■ To do: Copy the items verbatim, from the first line of the items through the line containing "tone curve: curves: ch0 [(0, 0) (0.526, 0.642)", with both of those lines included.

↓↓↓

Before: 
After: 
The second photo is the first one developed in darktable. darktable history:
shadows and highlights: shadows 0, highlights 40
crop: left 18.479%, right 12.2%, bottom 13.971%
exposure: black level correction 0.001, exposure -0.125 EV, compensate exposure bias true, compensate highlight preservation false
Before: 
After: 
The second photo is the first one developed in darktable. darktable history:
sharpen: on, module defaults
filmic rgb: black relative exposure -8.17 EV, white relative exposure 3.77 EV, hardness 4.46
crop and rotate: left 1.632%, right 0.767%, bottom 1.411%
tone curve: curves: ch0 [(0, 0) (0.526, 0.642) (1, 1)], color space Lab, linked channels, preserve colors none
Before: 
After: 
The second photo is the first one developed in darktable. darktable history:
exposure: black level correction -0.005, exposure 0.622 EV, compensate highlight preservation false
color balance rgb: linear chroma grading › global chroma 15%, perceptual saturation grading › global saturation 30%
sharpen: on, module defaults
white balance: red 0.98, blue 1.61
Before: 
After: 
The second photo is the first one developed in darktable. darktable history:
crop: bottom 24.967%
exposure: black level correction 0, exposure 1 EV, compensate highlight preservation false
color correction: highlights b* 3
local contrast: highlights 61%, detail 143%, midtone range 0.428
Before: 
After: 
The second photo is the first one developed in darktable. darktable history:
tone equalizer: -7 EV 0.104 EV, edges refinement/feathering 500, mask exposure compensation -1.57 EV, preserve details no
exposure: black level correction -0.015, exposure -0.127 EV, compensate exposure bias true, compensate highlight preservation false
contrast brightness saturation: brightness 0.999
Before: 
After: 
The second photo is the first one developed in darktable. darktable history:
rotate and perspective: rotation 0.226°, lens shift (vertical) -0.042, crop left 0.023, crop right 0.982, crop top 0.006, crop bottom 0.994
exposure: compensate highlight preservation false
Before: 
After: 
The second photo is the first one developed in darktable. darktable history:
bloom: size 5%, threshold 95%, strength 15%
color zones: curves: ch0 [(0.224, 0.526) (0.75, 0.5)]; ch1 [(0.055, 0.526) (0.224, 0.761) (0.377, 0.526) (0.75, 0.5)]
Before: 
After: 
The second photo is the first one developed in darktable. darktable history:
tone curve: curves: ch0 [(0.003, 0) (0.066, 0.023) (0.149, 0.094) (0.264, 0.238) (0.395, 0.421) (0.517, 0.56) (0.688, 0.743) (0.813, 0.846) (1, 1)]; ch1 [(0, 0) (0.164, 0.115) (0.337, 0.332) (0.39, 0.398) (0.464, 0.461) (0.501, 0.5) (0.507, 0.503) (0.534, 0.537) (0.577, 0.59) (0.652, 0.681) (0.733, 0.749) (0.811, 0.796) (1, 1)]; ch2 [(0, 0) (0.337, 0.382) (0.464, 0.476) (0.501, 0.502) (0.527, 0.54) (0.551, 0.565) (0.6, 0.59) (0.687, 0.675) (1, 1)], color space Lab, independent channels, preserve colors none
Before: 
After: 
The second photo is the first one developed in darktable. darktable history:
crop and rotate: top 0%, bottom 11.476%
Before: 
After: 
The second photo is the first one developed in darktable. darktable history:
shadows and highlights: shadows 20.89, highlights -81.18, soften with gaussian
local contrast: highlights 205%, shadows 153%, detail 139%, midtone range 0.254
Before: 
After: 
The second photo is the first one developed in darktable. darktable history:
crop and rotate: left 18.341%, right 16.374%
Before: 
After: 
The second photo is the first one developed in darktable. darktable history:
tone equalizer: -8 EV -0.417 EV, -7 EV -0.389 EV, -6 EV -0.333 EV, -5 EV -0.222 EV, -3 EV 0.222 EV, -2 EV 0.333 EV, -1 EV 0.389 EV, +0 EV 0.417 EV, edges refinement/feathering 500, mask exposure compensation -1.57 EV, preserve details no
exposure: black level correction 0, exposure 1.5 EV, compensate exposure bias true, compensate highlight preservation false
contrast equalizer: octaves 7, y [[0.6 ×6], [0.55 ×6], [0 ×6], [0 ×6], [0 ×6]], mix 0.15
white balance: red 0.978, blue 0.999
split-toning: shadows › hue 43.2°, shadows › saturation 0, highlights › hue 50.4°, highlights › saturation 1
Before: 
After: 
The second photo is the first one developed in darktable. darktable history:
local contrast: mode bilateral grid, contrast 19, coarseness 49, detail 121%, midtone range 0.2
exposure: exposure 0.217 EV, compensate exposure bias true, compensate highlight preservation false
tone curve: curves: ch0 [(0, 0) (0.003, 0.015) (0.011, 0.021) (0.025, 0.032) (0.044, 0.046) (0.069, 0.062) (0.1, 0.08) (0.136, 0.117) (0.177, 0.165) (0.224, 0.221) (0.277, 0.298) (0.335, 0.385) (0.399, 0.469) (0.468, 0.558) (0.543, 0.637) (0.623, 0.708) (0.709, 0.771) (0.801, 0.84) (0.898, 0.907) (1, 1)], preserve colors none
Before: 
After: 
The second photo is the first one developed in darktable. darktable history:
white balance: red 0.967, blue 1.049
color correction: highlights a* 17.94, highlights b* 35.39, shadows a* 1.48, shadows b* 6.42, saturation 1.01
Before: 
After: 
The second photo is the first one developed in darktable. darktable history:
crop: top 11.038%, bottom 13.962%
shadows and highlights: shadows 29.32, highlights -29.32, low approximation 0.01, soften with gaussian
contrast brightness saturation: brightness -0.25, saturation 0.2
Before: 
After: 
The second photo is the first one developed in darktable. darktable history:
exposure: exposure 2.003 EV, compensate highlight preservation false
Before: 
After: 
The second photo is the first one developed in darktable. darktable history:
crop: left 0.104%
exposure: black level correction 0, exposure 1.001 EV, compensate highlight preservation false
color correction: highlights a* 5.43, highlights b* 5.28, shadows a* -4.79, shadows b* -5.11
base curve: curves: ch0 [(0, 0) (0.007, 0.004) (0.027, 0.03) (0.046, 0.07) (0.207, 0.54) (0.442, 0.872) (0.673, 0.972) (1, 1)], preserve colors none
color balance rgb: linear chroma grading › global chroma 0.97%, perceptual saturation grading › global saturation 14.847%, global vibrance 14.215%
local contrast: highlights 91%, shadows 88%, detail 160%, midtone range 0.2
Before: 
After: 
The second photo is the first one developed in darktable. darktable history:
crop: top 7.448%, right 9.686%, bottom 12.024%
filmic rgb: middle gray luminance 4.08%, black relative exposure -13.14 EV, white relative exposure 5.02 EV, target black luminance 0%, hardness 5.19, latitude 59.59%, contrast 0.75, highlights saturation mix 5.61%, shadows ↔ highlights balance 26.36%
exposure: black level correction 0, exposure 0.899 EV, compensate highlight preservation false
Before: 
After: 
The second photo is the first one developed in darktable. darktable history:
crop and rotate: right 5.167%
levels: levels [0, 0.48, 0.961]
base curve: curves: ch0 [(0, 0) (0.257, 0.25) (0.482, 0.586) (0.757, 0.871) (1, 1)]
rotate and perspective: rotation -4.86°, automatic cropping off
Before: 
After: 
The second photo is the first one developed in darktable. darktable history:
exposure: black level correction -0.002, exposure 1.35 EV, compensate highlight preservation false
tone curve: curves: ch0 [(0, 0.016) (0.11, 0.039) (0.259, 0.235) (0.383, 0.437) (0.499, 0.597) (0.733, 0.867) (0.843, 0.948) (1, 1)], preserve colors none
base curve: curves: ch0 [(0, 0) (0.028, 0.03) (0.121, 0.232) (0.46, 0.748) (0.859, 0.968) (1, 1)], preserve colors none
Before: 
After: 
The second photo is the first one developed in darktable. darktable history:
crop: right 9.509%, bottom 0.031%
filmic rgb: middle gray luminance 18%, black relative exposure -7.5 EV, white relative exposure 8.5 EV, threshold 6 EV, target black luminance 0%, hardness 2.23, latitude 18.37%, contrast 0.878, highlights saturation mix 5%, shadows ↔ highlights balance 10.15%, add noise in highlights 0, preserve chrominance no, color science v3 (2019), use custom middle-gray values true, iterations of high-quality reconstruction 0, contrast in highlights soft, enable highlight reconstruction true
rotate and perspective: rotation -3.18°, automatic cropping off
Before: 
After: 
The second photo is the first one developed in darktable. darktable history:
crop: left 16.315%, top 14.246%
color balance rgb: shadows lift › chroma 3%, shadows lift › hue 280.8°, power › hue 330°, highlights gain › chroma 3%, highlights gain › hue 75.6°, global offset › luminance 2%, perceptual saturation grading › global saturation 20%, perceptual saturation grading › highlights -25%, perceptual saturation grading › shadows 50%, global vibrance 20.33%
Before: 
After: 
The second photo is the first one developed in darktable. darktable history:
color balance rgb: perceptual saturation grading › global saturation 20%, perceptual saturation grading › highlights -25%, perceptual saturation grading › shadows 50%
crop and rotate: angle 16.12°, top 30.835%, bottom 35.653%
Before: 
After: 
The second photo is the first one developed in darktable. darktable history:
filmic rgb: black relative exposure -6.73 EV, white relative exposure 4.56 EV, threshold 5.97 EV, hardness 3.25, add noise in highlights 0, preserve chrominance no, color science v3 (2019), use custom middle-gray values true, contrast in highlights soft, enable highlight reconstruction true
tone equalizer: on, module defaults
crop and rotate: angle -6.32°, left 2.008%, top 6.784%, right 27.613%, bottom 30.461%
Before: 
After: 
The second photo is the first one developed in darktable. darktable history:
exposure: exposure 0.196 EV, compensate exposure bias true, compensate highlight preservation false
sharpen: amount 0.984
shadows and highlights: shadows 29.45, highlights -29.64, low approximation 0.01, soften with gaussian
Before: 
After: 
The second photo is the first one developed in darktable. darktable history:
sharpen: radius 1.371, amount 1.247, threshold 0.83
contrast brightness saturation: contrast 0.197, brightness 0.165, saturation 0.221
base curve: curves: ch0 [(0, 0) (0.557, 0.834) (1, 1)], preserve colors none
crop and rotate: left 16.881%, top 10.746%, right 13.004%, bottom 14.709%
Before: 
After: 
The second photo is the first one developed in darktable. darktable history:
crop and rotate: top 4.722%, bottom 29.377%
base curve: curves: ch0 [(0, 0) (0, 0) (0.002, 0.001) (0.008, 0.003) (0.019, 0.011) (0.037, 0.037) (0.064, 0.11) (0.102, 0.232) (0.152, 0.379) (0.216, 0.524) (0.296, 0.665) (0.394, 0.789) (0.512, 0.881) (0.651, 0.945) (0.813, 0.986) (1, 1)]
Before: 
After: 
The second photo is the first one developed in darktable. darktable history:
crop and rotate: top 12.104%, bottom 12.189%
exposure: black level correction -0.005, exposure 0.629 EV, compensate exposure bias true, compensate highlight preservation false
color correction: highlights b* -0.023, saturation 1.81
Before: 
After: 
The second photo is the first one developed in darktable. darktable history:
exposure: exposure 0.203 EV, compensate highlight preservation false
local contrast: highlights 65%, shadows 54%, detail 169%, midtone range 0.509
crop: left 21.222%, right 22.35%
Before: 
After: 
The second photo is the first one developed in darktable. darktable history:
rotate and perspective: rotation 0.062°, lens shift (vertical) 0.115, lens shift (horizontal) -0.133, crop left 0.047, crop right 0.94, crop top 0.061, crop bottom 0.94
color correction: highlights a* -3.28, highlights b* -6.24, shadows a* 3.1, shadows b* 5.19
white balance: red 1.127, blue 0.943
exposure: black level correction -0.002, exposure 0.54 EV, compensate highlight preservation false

↑↑↑

■ Task result:
Before: 
After: 
The second photo is the first one developed in darktable. darktable history:
shadows and highlights: shadows 0, highlights 40
crop: left 18.479%, right 12.2%, bottom 13.971%
exposure: black level correction 0.001, exposure -0.125 EV, compensate exposure bias true, compensate highlight preservation false
Before: 
After: 
The second photo is the first one developed in darktable. darktable history:
sharpen: on, module defaults
filmic rgb: black relative exposure -8.17 EV, white relative exposure 3.77 EV, hardness 4.46
crop and rotate: left 1.632%, right 0.767%, bottom 1.411%
tone curve: curves: ch0 [(0, 0) (0.526, 0.642) (1, 1)], color space Lab, linked channels, preserve colors none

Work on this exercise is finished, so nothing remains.